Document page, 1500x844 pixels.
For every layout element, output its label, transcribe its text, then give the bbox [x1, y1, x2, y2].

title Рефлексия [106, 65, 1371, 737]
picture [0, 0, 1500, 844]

* * *

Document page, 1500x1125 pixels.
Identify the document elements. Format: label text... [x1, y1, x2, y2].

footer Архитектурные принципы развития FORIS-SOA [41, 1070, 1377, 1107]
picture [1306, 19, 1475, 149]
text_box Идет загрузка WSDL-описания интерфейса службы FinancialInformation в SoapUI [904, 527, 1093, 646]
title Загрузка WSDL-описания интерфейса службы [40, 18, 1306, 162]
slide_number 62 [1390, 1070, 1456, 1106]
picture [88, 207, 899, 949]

==

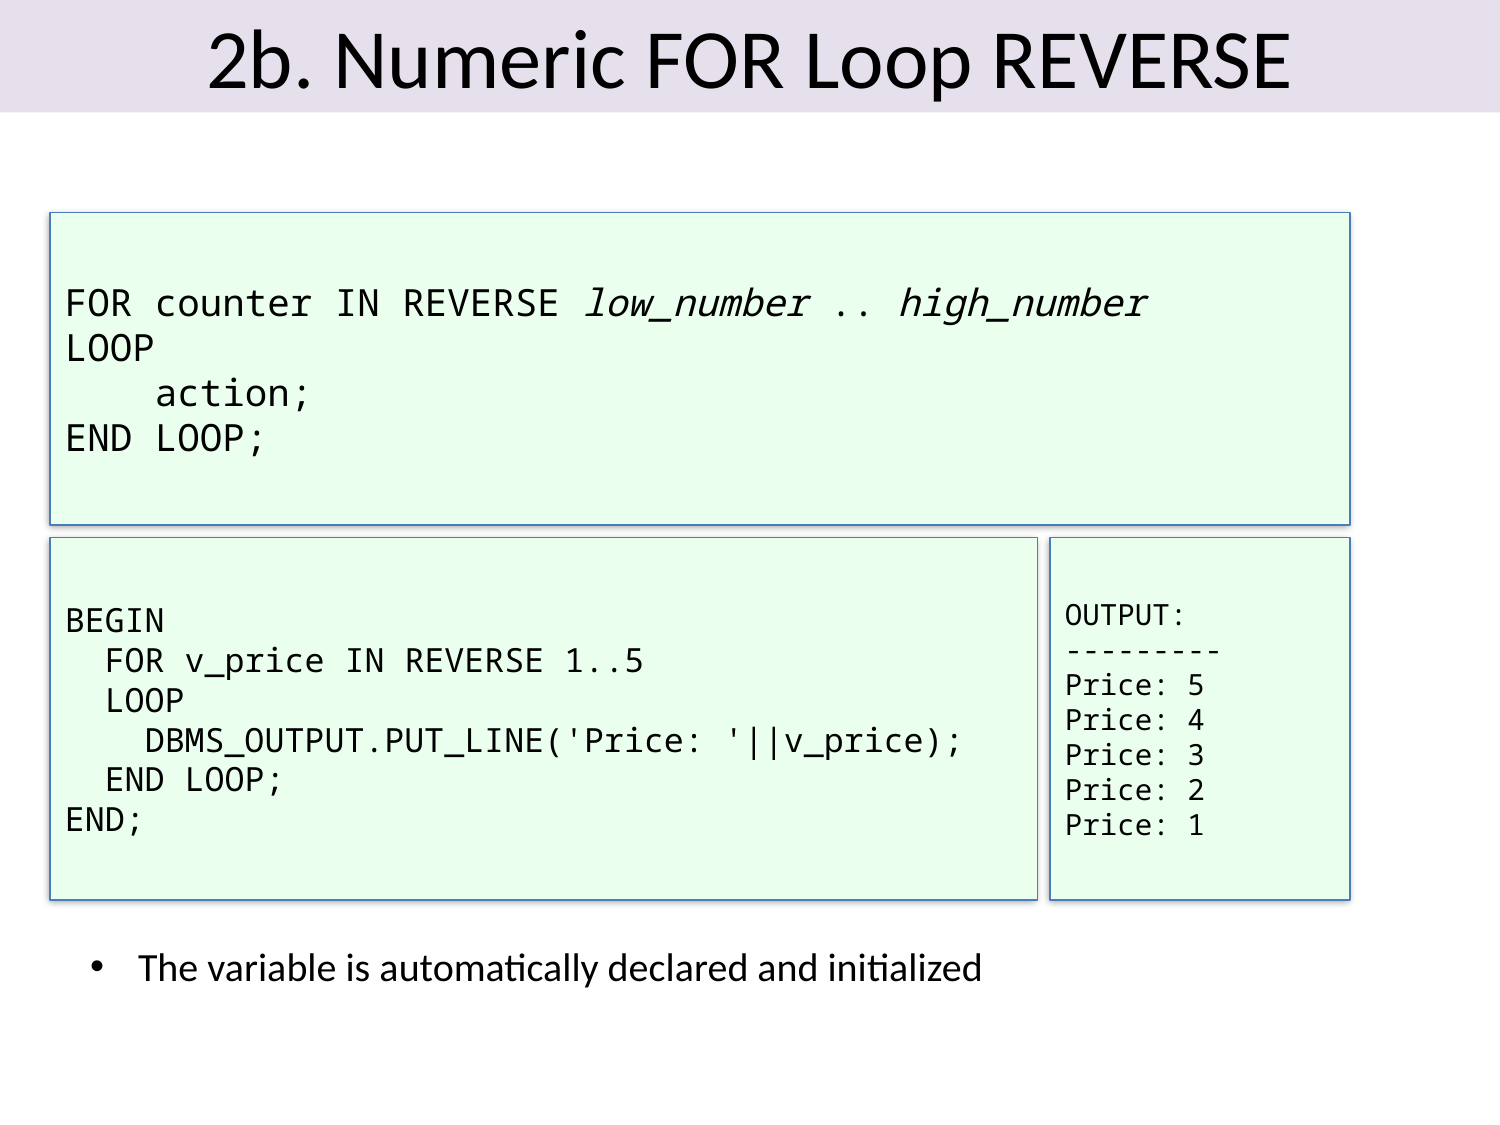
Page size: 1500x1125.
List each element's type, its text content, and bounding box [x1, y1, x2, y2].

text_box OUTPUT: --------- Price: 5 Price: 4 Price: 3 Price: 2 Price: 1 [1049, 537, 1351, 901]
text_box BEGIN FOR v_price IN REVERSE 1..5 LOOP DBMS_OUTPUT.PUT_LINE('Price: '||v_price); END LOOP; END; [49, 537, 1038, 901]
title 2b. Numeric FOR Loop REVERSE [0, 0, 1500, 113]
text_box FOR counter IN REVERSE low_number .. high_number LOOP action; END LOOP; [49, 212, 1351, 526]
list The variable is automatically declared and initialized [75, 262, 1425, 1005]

• Problem requirements: If a line in the records above has the word "pixels", copy it.

• Solution:
Document page, 1500x844 pixels.
Document page, 1500x1125 pixels.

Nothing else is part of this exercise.